Thierry Chevron

Manuel et bricoleur depuis l'enfance, passionné par le travail du bois depuis toujours, j'ai commencé à faire des queues de billard suite à pari. On m'avait mis au défi à l'époque d'en réparer une, ce qui a été pour moi une première étape. C'est ce qui m'a ensuite donné envie d'en fabriquer entièrement.

Mais tout n'a pas été simple ! Comme il n'existait pas vraiment de machine pour faire des queues de billard, j'ai dû au départ me fabriquer mes propres outils et me forger ma propre technique.
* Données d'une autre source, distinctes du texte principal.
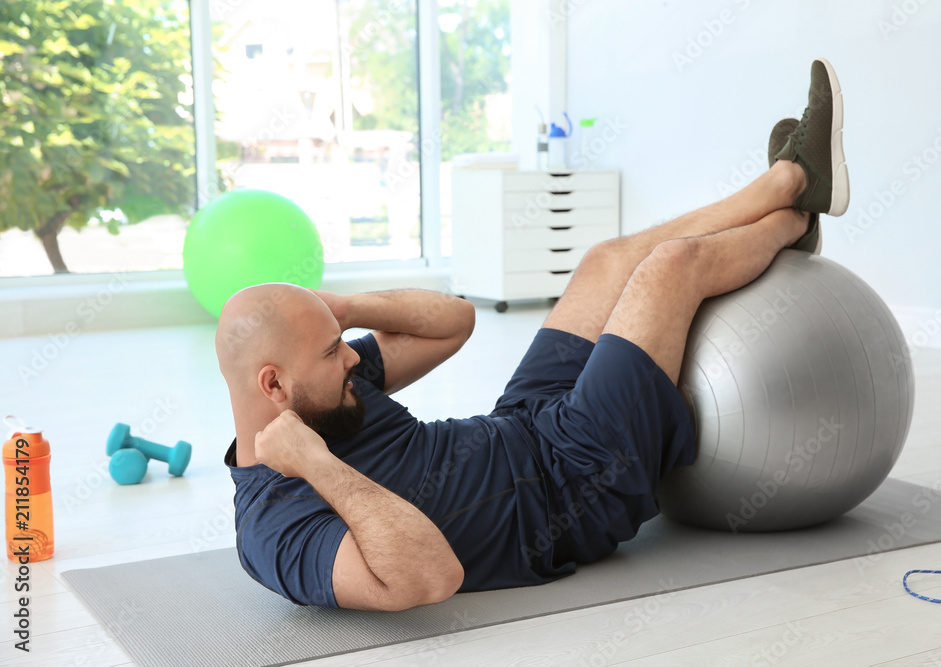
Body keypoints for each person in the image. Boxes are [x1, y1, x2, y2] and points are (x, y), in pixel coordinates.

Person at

Par la suite, j'ai pu aller me perfectionner aux états unis à Miami où j'ai reçu de précieux conseils de Dennis Searing, un des plus grand cuemaker.

Fabriquer des couteaux a été comme une suite logique pour moi. Arrière-petit fils d'un grand forgeron (qui a construit la grille d'entrée de la salle de restaurant du paquebot Le Normandie), j'ai toujours été attiré par le métal. Je savais que le travail sur les manches se rapprocherait beaucoup de celui des queues de billard, il ne me restait donc plus qu'à apprendre le travail du métal.

J'ai d'abord bricolé ma propre forge et commencé à taper sur de l'acier. Grâce à cela, j'ai acquis quelques principes de base avant de passer au défi de la soudure. A force de recherches et de différents conseils que j'ai pu obtenir, j'ai réussi mes premiers « Damas » (technique qui consiste à plier des aciers de couleurs différentes afin d'obtenir des motifs).

C'est à ce moment que je me suis pris de passion pour les aciers historiques comme le « Wootz » (qu'on appelle également « Bulat »). Grâce aux conseils du coutelier allemand Achim Wirtz j'ai pu reconstituer cette technique ancestrale d'origine perse. Je suis fier aujourd'hui de faire partie des rares personnes dans le monde à maîtriser ce savoir-faire longtemps perdu.

Par la suite, je suis allé en apprendre d'avantage sur l'art du damas chez Jean-Luc Soubeyras, grand forgeron et précurseur du renouveau de cet acier si particulier. C'est là que j'ai pu en découvrir plus sur « l'acier de bas fourneau » également appelé « acier de réduction ». Forgé grâce à des techniques similaires, l'acier obtenu est l'équivalent du « Tama-Hagané » qui est l'acier traditionnel utilisé par les japonais pour la fabriquation des célèbres katanas.

Ce qui me tient à coeur quand je fabrique un couteau ou une queue de billard, c'est de façonner non seulement quelque chose de beau mais aussi quelque chose qui remplit parfaitement sa fonction. J'apporte un soin tout particulier au choix des matières premières : les bois sont rares, précieux et triés, les aciers sont très propres, durs et tranchants.

Très attiré par la culture asiatique, j'ai choisi comme logo un « Hanko ». C'est une signature que l'on retrouve sur les anciens papiers officiels et les tableaux de maître japonais. Je l'ai faite réaliser au Japon par un artisan et elle représente mon nom en japonais.